Mais cette réglementation est affaiblie par de trop nombreuses exceptions (1) concédées face au lobbying de l’industrie de la plasturgie et des filières fruits et légumes, qui ont tenté de s’opposer à cette loi par des recours devant le Conseil d’État (une décision est attendue d’ici fin juillet). Une trentaine de produits, parmi lesquels les endives, les petites carottes, les épinards et l’oseille, les asperges, les brocolis, les pommes de terre primeur, les carottes primeur, la salade et les cerises, pourtant couramment vendus en vrac, sont ainsi dispensés de se conformer à la loi.

Le snacking, gourmand en plastique, est une autre exemption. S’ils sont épluchés, lavés ou découpés, les fruits et légumes vendus prêts à consommer peuvent être conditionnés dans une boîte ou une barquette en plastique. Conséquence, une quantité croissante d’emballages jetables, à rebours de ce qu’il faudrait faire ! Dans le cadre de la stratégie nationale pour la réduction, le réemploi et le recyclage des emballages en plastique à usage unique (dite « SN3R ») prévue par la loi Agec, cette filière doit se fixer des objectifs de réduction, réemploi et recyclage sur la période 2021-2025. « Un premier bilan est en cours d’élaboration », selon le ministère de la Transition écologique.

◇ ◇ ◇

▶ **Consigne**
D'après l'extrait sur les emballages plastiques, pourquoi la réglementation est-elle affaiblie ? Répondez en une à trois phrases. Ces enregistrements n'ont aucun lien avec l'extrait.

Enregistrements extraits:
◇ ◇ ◇

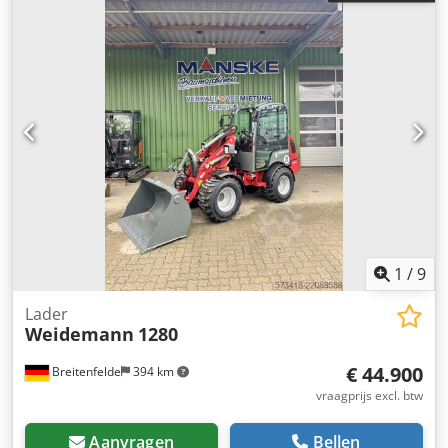
1
/
9
Lader
Weidemann
1280
€ 44.900
Breitenfelde
394 km
vraagprijs excl. btw
Aanvragen
Bellen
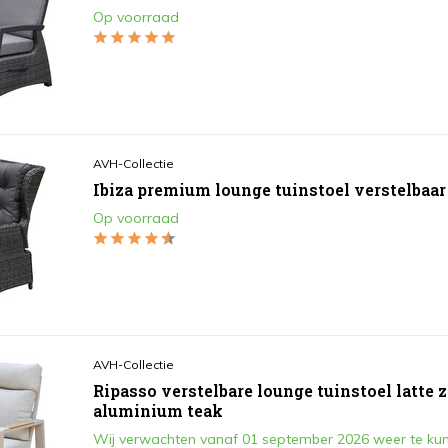
Op voorraad
AVH-Collectie
Ibiza premium lounge tuinstoel verstelbaar
Op voorraad
AVH-Collectie
Ripasso verstelbare lounge tuinstoel latte 
aluminium teak
Wij verwachten vanaf 01 september 2026 weer te kun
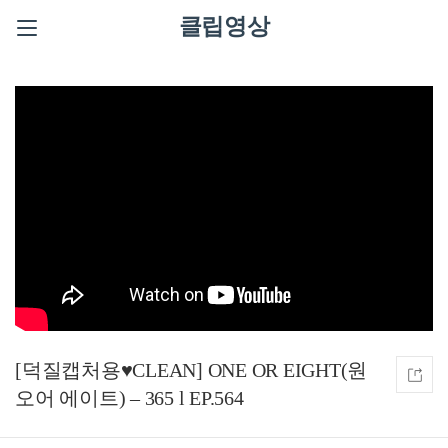
클립영상
[덕질캡처용♥CLEAN] ONE OR EIGHT(원
오어 에이트) – 365 l EP.564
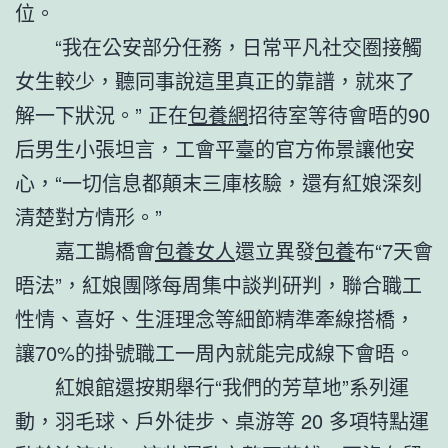
位。
“我在公安部分任務，日常平凡社交圈接觸
女生較少，聽同事說這里真正的靠譜，就來了
解一下狀況。” 正在
包養網
招待室等待會晤的90
后男生小張坦言，工會平臺的官方佈景讓他安
心，“一切信息都顛末三庫核驗，還有紅娘深刻
清楚對方情形。”
嘉工鵲橋會
包養女人
還立異發
包養
布“7天會
晤法”，紅娘團隊每周集中談判研判，聯合職工
性情、喜好、生涯理念等細節精準牽線搭橋，
讓70%的掛號職工一周內就能完成線下會晤。
紅娘館還按期舉行“我們的芳草地”系列運
動，羽毛球、戶外徒步、桌游等 20 多項特點運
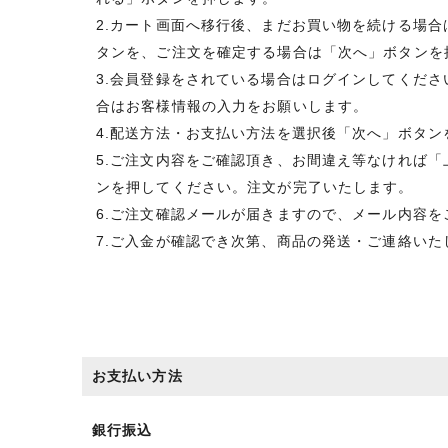
2.カート画面へ移行後、まだお買い物を続ける場
タンを、ご注文を確定する場合は「次へ」ボタンを
3.会員登録をされている場合はログインしてくだ
合はお客様情報の入力をお願いします。
4.配送方法・お支払い方法を選択後「次へ」ボタン
5.ご注文内容をご確認頂き、お間違え等なければ
ンを押してください。注文が完了いたします。
6.ご注文確認メールが届きますので、メール内容を
7.ご入金が確認でき次第、商品の発送・ご連絡いた
お支払い方法
銀行振込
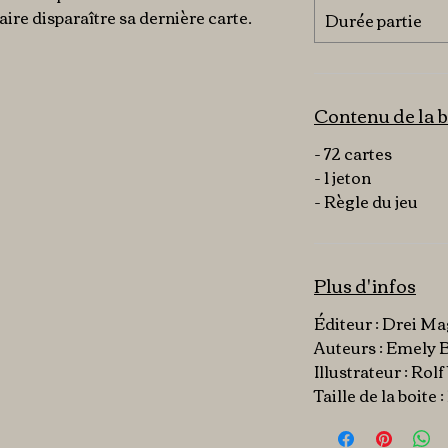
faire disparaître sa dernière carte.
Durée partie
Contenu de la b
- 72 cartes
- 1 jeton
- Règle du jeu
Plus d'infos
Éditeur : Drei Ma
Auteurs : Emely 
Illustrateur : Rol
Taille de la boite :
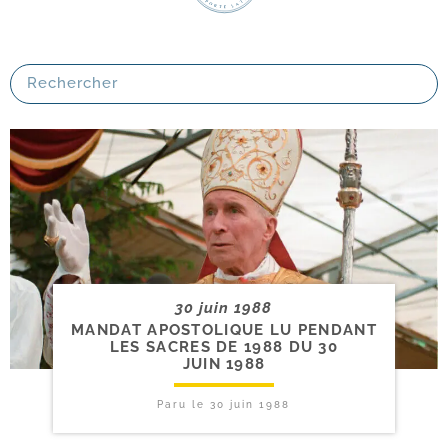
30 juin 1988
MANDAT APOSTOLIQUE LU PENDANT
LES SACRES DE 1988 DU 30
JUIN 1988
Paru le
30 juin 1988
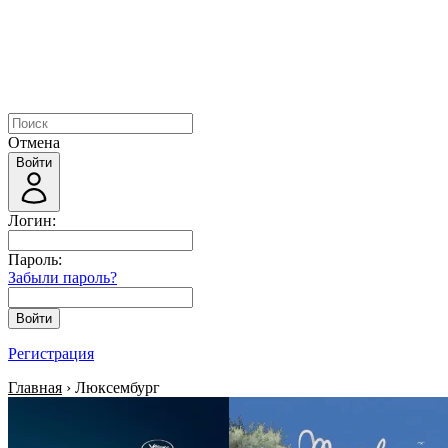
Отмена
Войти
Логин:
Пароль:
Забыли пароль?
Войти
Регистрация
Главная
› Люксембург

◇ ◇ ◇

▶ **Réponse proposée**
Elle est affaiblie par de trop nombreuses exceptions, concédées face au lobbying de l'industrie de la plasturgie et des filières fruits et légumes. Une trentaine de produits pourtant couramment vendus en vrac, comme les endives, les asperges ou les cerises, sont ainsi dispensés de se conformer à la loi.